India Prime Minister Modi Called Out for Building New, Billion-Dollar Residence Despite Deadly COVID Shortages

India Prime Minister Modi Called Out for Building New, Billion-Dollar Residence Despite Deadly COVID Shortages

With India running out of essential supplies to treat millions of current COVID-19 cases, the main opposition leader called out Prime Minister Narendra Modi for continuing to invest in a $1.7 billion government complex and private palace, which is still being constructed by thousands of laborers in central New Delhi as the pandemic rages around them.

On Tuesday, opposition leader Priyanka Gandhi, the daughter of Rajiv and Sonia Gandhi, claimed in a Twitter post that crucial funds are being “diverted for the construction of a new house for the prime minister.”

“When the people of the country are struggling with shortage of oxygen, vaccines, hospital beds, medicines, then it would be better if the government put all the resources in the work of saving the lives of the people, instead of constructing a new house of 13,000 crores,” she said.

The massive spread is called the Central Vista Revamp project—scheduled to be completed in December 2022—and work is continuing despite calls for a national lockdown as the coronavirus crisis worsens.

Modi hopes the palatial enclave in downtown Delhi will be a lasting testament his administration. The campus, which is the size of 50 football fields, will include a new parliament, 10 buildings dedicated to government offices and conference space, 10 buildings for the prime minister’s private residence, and a further 29 buildings for the vice president’s special digs, according to the Indian Express.
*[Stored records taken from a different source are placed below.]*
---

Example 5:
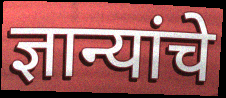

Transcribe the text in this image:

ज्ञान्यांचे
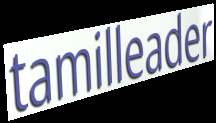
tamilleader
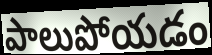
పాలుపోయడం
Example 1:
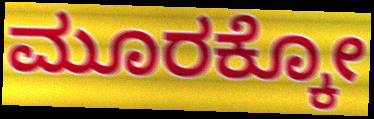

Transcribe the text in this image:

ಮೂರಕ್ಕೋ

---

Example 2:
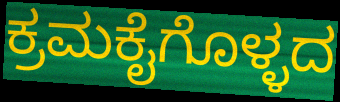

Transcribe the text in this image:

ಕ್ರಮಕೈಗೊಳ್ಳದ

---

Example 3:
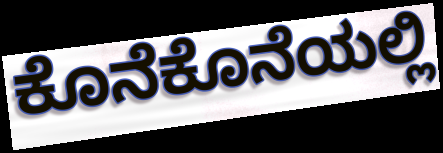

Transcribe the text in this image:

ಕೊನೆಕೊನೆಯಲ್ಲಿ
The complex also includes nine sewage treatment centers and the removal and transplantation of several thousand trees.

Earlier this week, Modi deemed the construction on the site in the heart of New Delhi as an essential service so the nearly 6,000 workers can skirt lockdown rules, despite a 30 percent test-positivity rate in the congested city.
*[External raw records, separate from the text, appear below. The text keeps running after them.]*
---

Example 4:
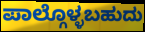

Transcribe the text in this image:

ಪಾಲ್ಗೊಳ್ಳಬಹುದು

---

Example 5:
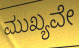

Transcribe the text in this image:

ಮುಖ್ಯವೇ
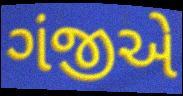
ગંજીએ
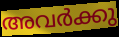
അവർക്കു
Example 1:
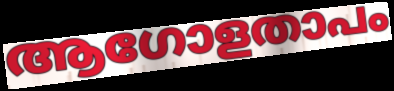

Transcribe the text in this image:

ആഗോളതാപം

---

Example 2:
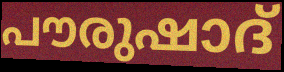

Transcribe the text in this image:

പൗരുഷാദ്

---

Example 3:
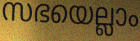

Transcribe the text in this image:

സഭയെല്ലാം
In 2021, Modi renamed the largest stadium in the world after himself after allocating more than $110 million, to build what is supposed to be the premier cricket stadium in the world.

On Tuesday, the Indian Premier League finally suspended its cricket season indefinitely after several players contracted the virus despite attempting to adhere to bio-secure bubbles. The annual tournament features the best players from all over the planet, including stars from England, South Africa, the Caribbean, and Australia, whose government has banned citizens from returning home. It is unclear how the stranded sports stars will find passage out of India. Australian players face heavy fines if they return to Australia, which has closed the country to anyone coming from India until at least May 15.

Many countries have banned all flights from India, which has experienced the worst global example of a collapsed health system seen anywhere since the pandemic began in March 2020. The world’s largest democracy has continued to log between 350,000 and 400,000 new infections daily for the last two weeks. Shortages of hospital beds, supplies, oxygen, and firewood for cremations has added to the nightmare scenario and directly contributed to thousands of deaths.

A group of scientific experts told Reuters they had warned the government of an emerging new variant back in March, but Modi’s government ignored it, choosing instead to claim victory over the virus. “Policy has to be based on evidence and not the other way around,” Shahid Jameel, chair of the scientific advisory group of INSACOG, told Reuters. “I am worried that science was not taken into account to drive policy. But I know where my jurisdiction stops. As scientists we provide the evidence, policy making is the job of the government.”

Modi has been criticized for pushing ahead with regional elections and huge campaign rallies, which he held just last month. The religious festival Kumbh Mela was also allowed to go ahead, with millions of Hindu worshipers gathering for a holy dip in the Ganges River.